Then deploy external-dns:

apiVersion: v1
kind: Namespace
metadata:
  name: external-dns
---
apiVersion: v1
kind: ServiceAccount
metadata:
  name: external-dns
  namespace: external-dns
  annotations:
    iam.gke.io/gcp-service-account: [email protected]
  labels:
    app.kubernetes.io/name: external-dns
---
apiVersion: rbac.authorization.k8s.io/v1
kind: ClusterRole
metadata:
  name: external-dns
  labels:
    app.kubernetes.io/name: external-dns
rules:
  - apiGroups: [""]
    resources: ["namespaces"]
    verbs: ["get","watch","list"]
  - apiGroups: ["gateway.networking.k8s.io"]
    resources: ["gateways","httproutes","grpcroutes","tlsroutes","tcproutes","udproutes"] 
    verbs: ["get","watch","list"]
---
apiVersion: rbac.authorization.k8s.io/v1
kind: ClusterRoleBinding
metadata:
  name: external-dns-viewer
  labels:
    app.kubernetes.io/name: external-dns
roleRef:
  apiGroup: rbac.authorization.k8s.io
  kind: ClusterRole
  name: external-dns
subjects:
  - kind: ServiceAccount
    name: external-dns
    namespace: external-dns
---
apiVersion: apps/v1
kind: Deployment
metadata:
  name: external-dns
  namespace: external-dns
  labels:
    app.kubernetes.io/name: external-dns  
spec:
  strategy:
    type: Recreate
  selector:
    matchLabels:
      app.kubernetes.io/name: external-dns
  template:
    metadata:
      labels:
        app.kubernetes.io/name: external-dns
    spec:
      serviceAccountName: external-dns
      containers:
        - name: external-dns
          image: registry.k8s.io/external-dns/external-dns:v0.13.5
          args:
            - --source=gateway-httproute
            - --events
            - --domain-filter=howardjohn.net # will make ExternalDNS see only the hosted zones matching provided domain, omit to process all available hosted zones
            - --provider=google
            - --log-format=json # google cloud logs parses severity of the "text" log format incorrectly
            - --policy=upsert-only # would prevent ExternalDNS from deleting any records, omit to enable full synchronization
            - --registry=txt
            - --txt-owner-id=my-identifier

Finally, we can now call the DNS name:

$ kubectl exec -n client deployment/shell -- curl -s echo.server.mesh.howardjohn.net # Through gateway
$ kubectl exec -n client deployment/shell -- curl -s echo.server # Direct to pod

Now we just need to update all our clients to use the new DNS name and we are good to go.

Note: to workaround a bug in external-dns I am using a custom Istio build.

Enforcing traffic goes through the gateway

With a waypoint, we may want to apply security policies. A security policy isn't very effective if users can just bypass them by calling the Service directly.

Stored entries from a collection:
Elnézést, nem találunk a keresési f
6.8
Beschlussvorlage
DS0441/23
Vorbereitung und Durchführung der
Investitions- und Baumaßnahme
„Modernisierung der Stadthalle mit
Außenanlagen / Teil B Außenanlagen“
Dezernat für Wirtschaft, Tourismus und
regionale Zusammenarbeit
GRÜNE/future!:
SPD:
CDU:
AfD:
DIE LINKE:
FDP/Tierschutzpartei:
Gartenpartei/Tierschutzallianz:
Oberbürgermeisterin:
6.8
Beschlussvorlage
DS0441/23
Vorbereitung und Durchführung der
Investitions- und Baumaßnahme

_Requirement 1_
Quote the lines of the external-dns passage between "Finally, we can" and "the Service directly.", inclusive.
_Requirement 2_
In the external-dns passage, why is the container given the argument --log-format=json?
_Requirement 3_
Continue the external-dns passage after its last sentence, about users bypassing security policies by calling the Service directly.
You can set the entries aside; they aren't needed here.

_Answer section 1_
Finally, we can now call the DNS name:

$ kubectl exec -n client deployment/shell -- curl -s echo.server.mesh.howardjohn.net # Through gateway
$ kubectl exec -n client deployment/shell -- curl -s echo.server # Direct to pod

Now we just need to update all our clients to use the new DNS name and we are good to go.

Note: to workaround a bug in external-dns I am using a custom Istio build.

Enforcing traffic goes through the gateway

With a waypoint, we may want to apply security policies. A security policy isn't very effective if users can just bypass them by calling the Service directly.

_Answer section 2_
The argument is there because Google Cloud logs parse the severity of the "text" log format incorrectly.

_Answer section 3_
We can mitigate this by only accepting traffic on port 80 from the Gateway itself with a NetworkPolicy. This is generally fairly hard to do in a portable way; the Gateway could be creating a Cloud load balancer, a pod in the cluster, or anything else. However, we can rely on some implementation details of Istio: the Gateway will deploy Pods with a wellknown label.

apiVersion: networking.k8s.io/v1
kind: NetworkPolicy
metadata:
  name: echo-enforce-waypoint
  namespace: server
spec:
  # For the "echo" pods...
  podSelector:
    matchLabels:
      app: echo-versions
  policyTypes:
    - Ingress

  # Restrict ingress
  ingress:
    # On port 80, traffic must come from the Gateway
    - ports:
        - port: 80
      from:
      - namespaceSelector:
          matchLabels:
            kubernetes.io/metadata.name: server
        podSelector:
          matchLabels:
            istio.io/gateway-name: gateway
    # For our other ports, traffic from anywhere is fine
    - from:
        - podSelector: {}
      ports:
        - port: 8080

An updated view of where we are at:

graph LR Client-->Gateway Client-.Blocked.->Echo Gateway-->EchoV1 Gateway-->EchoV2 Gateway{{"Gateway"}} Echo["Echo Service"] Client("Client") EchoV1("Echo v1") EchoV2("Echo v2")

Now clients must access the workloads via the gateway at echo.server.mesh.howardjohn.net instead of directly at echo.server.

Doing it with waypoints

If we wanted to do the same setup with Istio ambient mode waypoints, the steps are a bit different.

First, we deploy the waypoint for the namespace:

$ istioctl x waypoint apply -n server

Then deploy the route:

apiVersion: gateway.networking.k8s.io/v1beta1
kind: HTTPRoute
metadata:
  name: echo
  namespace: server
spec:
  parentRefs: # Note: we bind to the Service itself, not a Gateway
  - name: echo
    kind: Service
    group: ""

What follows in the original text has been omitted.